Being a mom has never been sexier. It’s never been more ‘goals.’ And I don’t think motherhood was always ‘goals’ for everyone, certainly not if you had to fit into specific molds of either the power woman or the stay-at-home mom.
Influencers have to decide how often they want their kids to appear in content, and some have even created accounts for their children. A few years ago, for example, @queenofjetlags’ Noor de Groot created the account @princessofjetlags for her daughter and was reportedly met with backlash from her community. (Nothing has been posted from the @princessofjetlags page since 2016.) De Groot’s situation is in the minority for sure, as it’s become the norm for influencers to create private Instagram pages for their children — for friends and family only — that they could use when they come of age.
But how much is too much exposure for the children?
There is a wide spectrum of opinion, from those who show the daily minutiae of child-rearing to those who refuse to even put their kids’ faces on social media. On one end there is Ferragni, sharing portions of her doctor’s appointments, while at the other there is Adilova, who shields her nine-month-old and three-year-old childrens’ faces from the camera or sometimes places emojis over their faces.
“Motherhood is such an important part of my life, and also what I do for work, so it’s very natural for me to constantly be posting my kids in my Stories or pictures. I don’t put their faces on there because I feel like it’s their decision. I don’t want to make that decision for them.…It’s their initial choice to be present or show their face or take photos. I don’t know if my kids are going to grow up and be shy; I don’t want to decide for them,” Adilova explained.
So why post pictures of your children at all if you’re going to cover their faces?
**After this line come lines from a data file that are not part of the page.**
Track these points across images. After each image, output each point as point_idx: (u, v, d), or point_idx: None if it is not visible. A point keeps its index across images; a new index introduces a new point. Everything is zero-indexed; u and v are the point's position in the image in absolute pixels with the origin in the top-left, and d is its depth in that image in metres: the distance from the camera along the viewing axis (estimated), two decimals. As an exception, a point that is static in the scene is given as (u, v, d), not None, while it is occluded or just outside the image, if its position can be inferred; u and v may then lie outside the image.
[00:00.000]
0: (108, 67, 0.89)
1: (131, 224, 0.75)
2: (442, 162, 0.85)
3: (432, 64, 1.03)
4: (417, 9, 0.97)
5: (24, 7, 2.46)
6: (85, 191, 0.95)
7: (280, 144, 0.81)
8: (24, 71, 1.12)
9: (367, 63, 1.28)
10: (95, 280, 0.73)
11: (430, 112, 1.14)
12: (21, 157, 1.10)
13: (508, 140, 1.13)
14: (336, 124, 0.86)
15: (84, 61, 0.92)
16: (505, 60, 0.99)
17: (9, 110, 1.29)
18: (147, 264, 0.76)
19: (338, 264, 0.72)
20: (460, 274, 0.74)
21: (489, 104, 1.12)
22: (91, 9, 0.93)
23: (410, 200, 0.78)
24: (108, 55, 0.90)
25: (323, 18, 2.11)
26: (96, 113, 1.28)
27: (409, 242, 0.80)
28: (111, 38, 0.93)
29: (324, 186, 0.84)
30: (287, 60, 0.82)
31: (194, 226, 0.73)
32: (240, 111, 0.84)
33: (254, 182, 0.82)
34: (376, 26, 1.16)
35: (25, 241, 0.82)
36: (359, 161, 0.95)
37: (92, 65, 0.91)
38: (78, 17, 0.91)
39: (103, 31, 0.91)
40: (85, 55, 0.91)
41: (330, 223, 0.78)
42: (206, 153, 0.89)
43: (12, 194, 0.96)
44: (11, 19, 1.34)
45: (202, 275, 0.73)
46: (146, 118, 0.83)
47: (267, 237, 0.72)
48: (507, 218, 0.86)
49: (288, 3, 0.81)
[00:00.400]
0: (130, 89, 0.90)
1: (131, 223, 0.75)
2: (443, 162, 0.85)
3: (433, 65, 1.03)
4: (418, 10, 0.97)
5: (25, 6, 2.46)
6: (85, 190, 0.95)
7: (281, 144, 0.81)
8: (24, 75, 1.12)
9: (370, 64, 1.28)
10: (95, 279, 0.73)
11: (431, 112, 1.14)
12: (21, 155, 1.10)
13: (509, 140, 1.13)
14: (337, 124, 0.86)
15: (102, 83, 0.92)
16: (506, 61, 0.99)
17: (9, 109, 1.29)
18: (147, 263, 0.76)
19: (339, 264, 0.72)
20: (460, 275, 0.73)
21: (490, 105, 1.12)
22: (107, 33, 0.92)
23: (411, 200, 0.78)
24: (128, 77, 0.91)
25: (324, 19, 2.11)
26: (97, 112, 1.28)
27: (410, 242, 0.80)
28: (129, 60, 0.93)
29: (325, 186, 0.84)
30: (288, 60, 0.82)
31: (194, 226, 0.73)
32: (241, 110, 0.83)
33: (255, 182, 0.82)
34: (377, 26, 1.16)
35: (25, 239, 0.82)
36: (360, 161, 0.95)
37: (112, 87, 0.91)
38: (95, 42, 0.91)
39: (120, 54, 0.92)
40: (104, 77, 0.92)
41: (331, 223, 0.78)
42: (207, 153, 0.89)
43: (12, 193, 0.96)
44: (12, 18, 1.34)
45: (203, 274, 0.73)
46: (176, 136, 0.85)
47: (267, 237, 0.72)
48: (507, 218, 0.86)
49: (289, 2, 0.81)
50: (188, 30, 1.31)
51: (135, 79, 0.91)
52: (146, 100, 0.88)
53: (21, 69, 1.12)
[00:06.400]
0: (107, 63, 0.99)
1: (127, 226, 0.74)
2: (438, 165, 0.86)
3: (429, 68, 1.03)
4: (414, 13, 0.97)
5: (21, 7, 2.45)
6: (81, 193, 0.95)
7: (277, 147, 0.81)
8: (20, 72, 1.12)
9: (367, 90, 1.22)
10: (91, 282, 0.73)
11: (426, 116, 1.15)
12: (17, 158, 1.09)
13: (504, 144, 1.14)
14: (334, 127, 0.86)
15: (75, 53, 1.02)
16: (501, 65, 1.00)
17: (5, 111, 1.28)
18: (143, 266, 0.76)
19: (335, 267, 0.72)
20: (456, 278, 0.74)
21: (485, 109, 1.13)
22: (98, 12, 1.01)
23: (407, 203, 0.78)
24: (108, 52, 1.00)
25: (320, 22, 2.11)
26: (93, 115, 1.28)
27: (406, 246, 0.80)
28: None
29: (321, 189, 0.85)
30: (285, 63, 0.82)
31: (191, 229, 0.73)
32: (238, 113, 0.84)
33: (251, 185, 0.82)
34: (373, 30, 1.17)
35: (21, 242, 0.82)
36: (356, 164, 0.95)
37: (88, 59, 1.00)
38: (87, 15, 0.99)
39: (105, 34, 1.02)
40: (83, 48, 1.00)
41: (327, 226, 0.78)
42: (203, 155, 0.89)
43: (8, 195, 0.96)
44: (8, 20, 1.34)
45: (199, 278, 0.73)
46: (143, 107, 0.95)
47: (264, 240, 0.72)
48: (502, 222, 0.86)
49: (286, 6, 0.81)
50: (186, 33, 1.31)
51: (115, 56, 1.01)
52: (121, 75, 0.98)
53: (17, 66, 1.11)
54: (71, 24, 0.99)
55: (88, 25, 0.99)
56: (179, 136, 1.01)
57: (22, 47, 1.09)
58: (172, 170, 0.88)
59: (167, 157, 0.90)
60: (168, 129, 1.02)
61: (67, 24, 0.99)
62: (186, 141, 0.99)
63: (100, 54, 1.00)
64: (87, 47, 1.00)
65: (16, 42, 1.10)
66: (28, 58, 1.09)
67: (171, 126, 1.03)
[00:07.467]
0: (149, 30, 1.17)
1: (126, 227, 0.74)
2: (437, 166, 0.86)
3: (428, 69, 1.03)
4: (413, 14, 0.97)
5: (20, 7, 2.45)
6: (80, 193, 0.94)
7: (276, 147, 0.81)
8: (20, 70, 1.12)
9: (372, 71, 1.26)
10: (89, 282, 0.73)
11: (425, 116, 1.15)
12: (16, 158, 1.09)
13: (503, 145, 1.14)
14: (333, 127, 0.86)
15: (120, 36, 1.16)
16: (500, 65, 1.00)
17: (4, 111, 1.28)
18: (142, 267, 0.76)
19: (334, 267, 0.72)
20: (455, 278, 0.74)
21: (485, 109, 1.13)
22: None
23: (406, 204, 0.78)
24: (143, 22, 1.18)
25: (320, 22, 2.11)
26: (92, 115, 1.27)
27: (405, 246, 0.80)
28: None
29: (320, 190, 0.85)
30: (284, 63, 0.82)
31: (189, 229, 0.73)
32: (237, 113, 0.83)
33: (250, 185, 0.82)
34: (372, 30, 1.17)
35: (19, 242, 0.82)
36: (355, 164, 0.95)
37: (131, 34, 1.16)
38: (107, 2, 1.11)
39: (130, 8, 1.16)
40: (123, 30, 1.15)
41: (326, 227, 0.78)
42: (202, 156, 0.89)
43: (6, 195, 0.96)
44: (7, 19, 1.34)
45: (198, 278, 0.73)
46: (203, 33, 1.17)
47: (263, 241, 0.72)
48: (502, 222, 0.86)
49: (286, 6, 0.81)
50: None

Adilova maintained that content she posts on Instagram is more about motherhood and her family, life as a mother and her childrens’ presence in her life — not a photo of them wearing an outfit.
“It’s more like, ‘This is my daily life’ and they’re a part of it all time,” she said, very clear that she refuses to put their faces on social media because she doesn’t want their photos “plastered all over the place.” “If I had a private account for just friends I’d post them. I feel like I’m tapping into their privacy and it’s not fair.”
Charnas’ take is entirely different.
She’s spent the past almost decade documenting every facet of her life — from engagement, to wedding, to pregnancy — and built a cult following in the process. Charnas believes that if she stopped sharing once she gave birth, it would be going against the very reason more than one million people follow her in the first place.
“There’s obviously a line. When I’m out [in public] I don’t let people take pictures of Ruby. It’s the only question I get now. No one asks for a picture of me. I have to say no,” Charnas said.
Her guidelines: She doesn’t indicate where she lives, include geotags in her posts of where she is at that moment or show where Ruby attends classes or school.
“It’s inevitable that if I post in the park [Madison Square Park] that people will come over. They feel like they know Ruby and that’s the reason they want to come and take a picture. They feel like they know her,” she continued.
She started her career when she was in college and her followers have also seen her through all the stages of her adult life — engagement to wedding to delivery room. But even she sees limits.
“We’ve accepted that this is part of our life. We’re cautious what we post, and when we post and we still want our followers to get a glimpse of my family life, but you also have to set some ground rules when you’re putting your personal life and family out there,” Lim stated.